The Sun Herald did run the story, and while he said it wasn’t positive, it was fair. Fearful that the life he’d built would be destroyed, Malvaney said he prepared for the worst.

“I thought everything was going to blow up and I’d get a lot of pushback, but it didn’t. There was no blow up, no negativity, it was all positive,” he said. “What I got over and over and over were people saying, ‘How did you go from being a high school dropout that formed a Klan unit on a ship and ended up in prison, to this?’ And I had a standard answer, ‘Well, you wouldn’t believe it if I told you.’”

Each time, someone asked about his story, he said, they’d end the conversation saying he should write a book.

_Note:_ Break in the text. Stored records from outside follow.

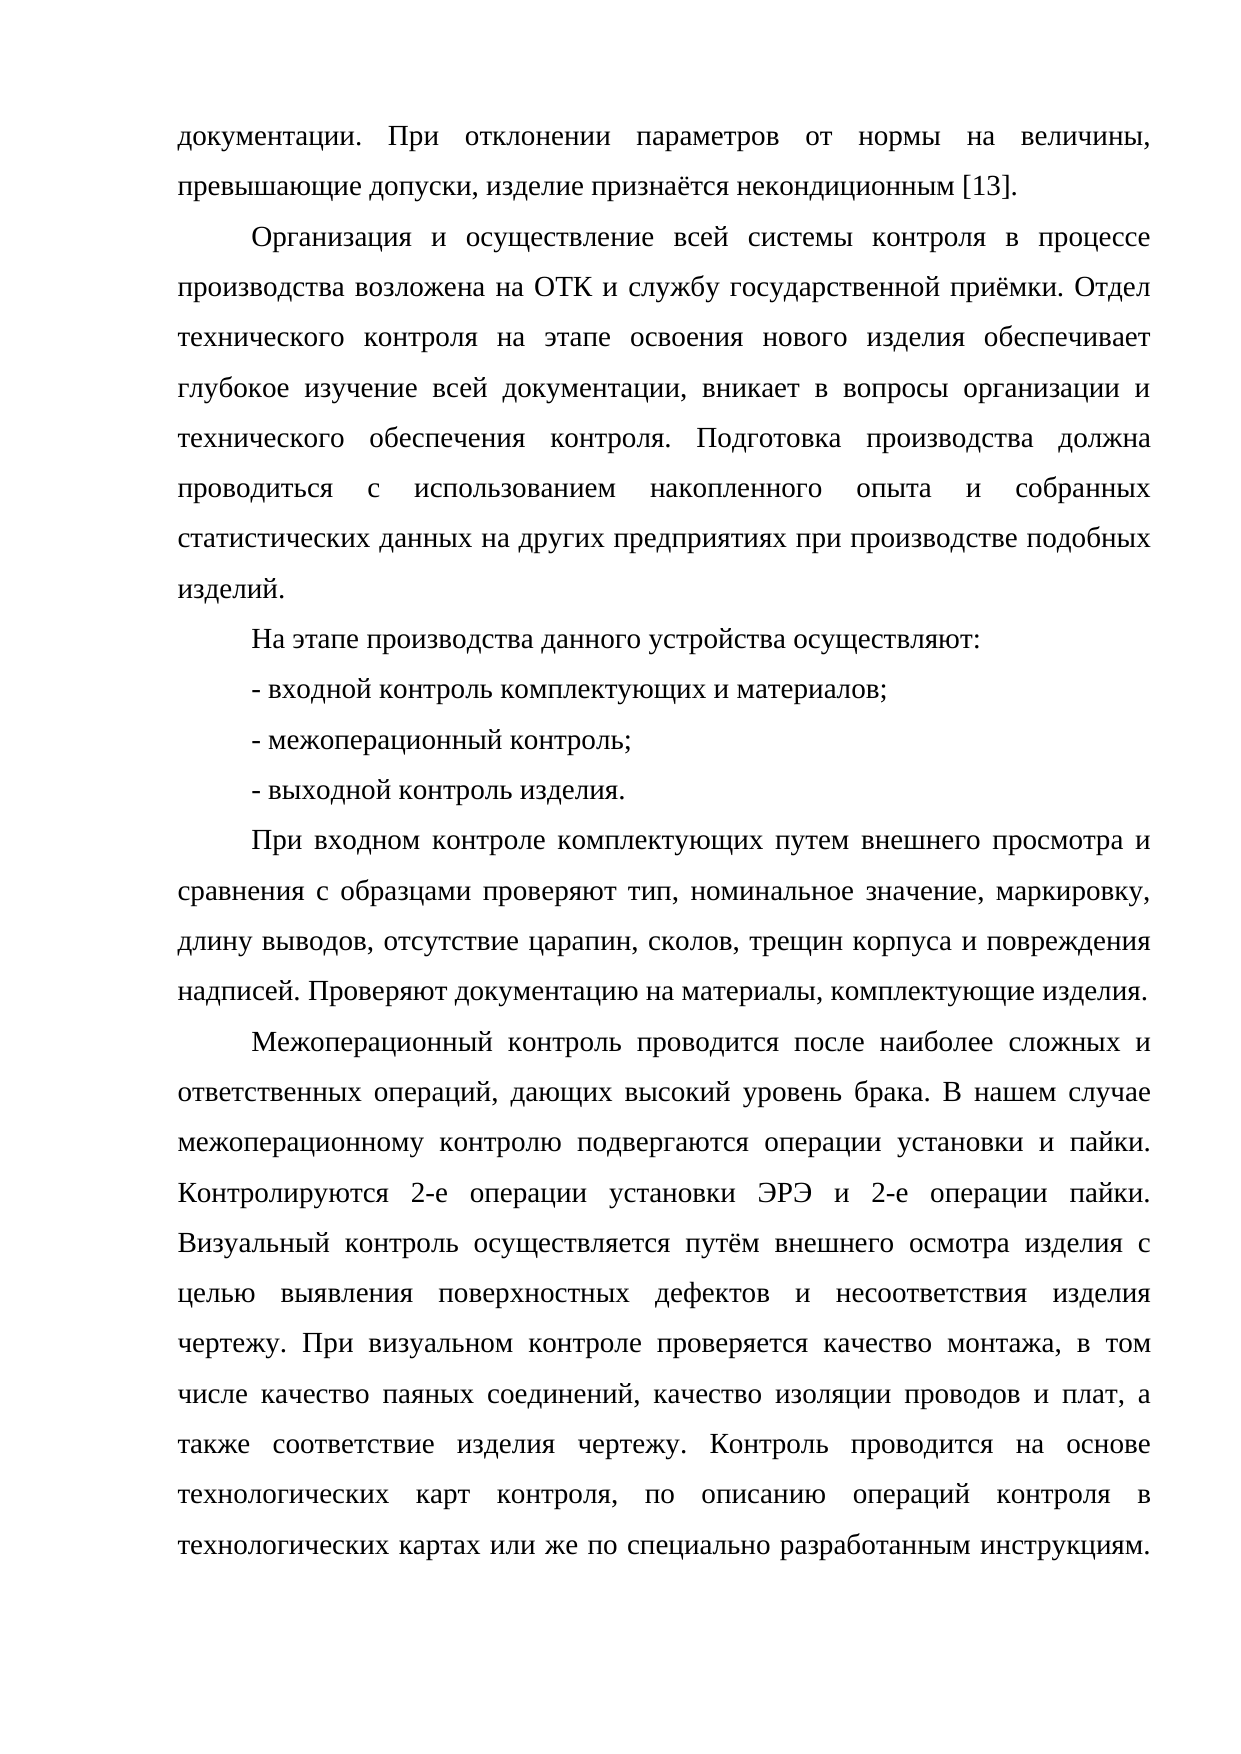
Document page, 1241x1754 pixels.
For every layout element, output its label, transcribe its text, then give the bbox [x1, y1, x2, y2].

text При входном контроле комплектующих путем внешнего просмотра и сравнения с образцами проверяют тип, номинальное значение, маркировку, длину выводов, отсутствие царапин, сколов, трещин корпуса и повреждения надписей. Проверяют документацию на материалы, комплектующие изделия. [177, 822, 1152, 1007]
text - выходной контроль изделия. [177, 772, 1152, 806]
text На этапе производства данного устройства осуществляют: [177, 621, 1152, 655]
text - межоперационный контроль; [177, 722, 1152, 755]
text Организация и осуществление всей системы контроля в процессе производства возложена на ОТК и службу государственной приёмки. Отдел технического контроля на этапе освоения нового изделия обеспечивает глубокое изучение всей документации, вникает в вопросы организации и технического обеспечения контроля. Подготовка производства должна проводиться с использованием накопленного опыта и собранных статистических данных на других предприятиях при производстве подобных изделий. [177, 219, 1152, 604]
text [177, 118, 1152, 202]
text - входной контроль комплектующих и материалов; [177, 672, 1152, 705]
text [177, 1024, 1152, 1560]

Add a company buyout and three-year non-compete clause, and suddenly, Malvaney found the time to do just that. Taking ownership of his life and his story is something Malvaney said he’s glad he did.

“You hear people say they’ve changed a year or two out of prison or shortly after being a member of some terrible organization, but I had many years of being a good citizen and many great accomplishments to back up those claims,” he said. “Bringing it out and being transparent and open about it, and having 20 or 30 years of proving myself, it’s really come together and helped me do some good things.”

Currently, Malvaney is a co-owner of E3, an environmental emergency response company based in Clinton, Miss. He said he is looking to the future and has several ideas for prison reform.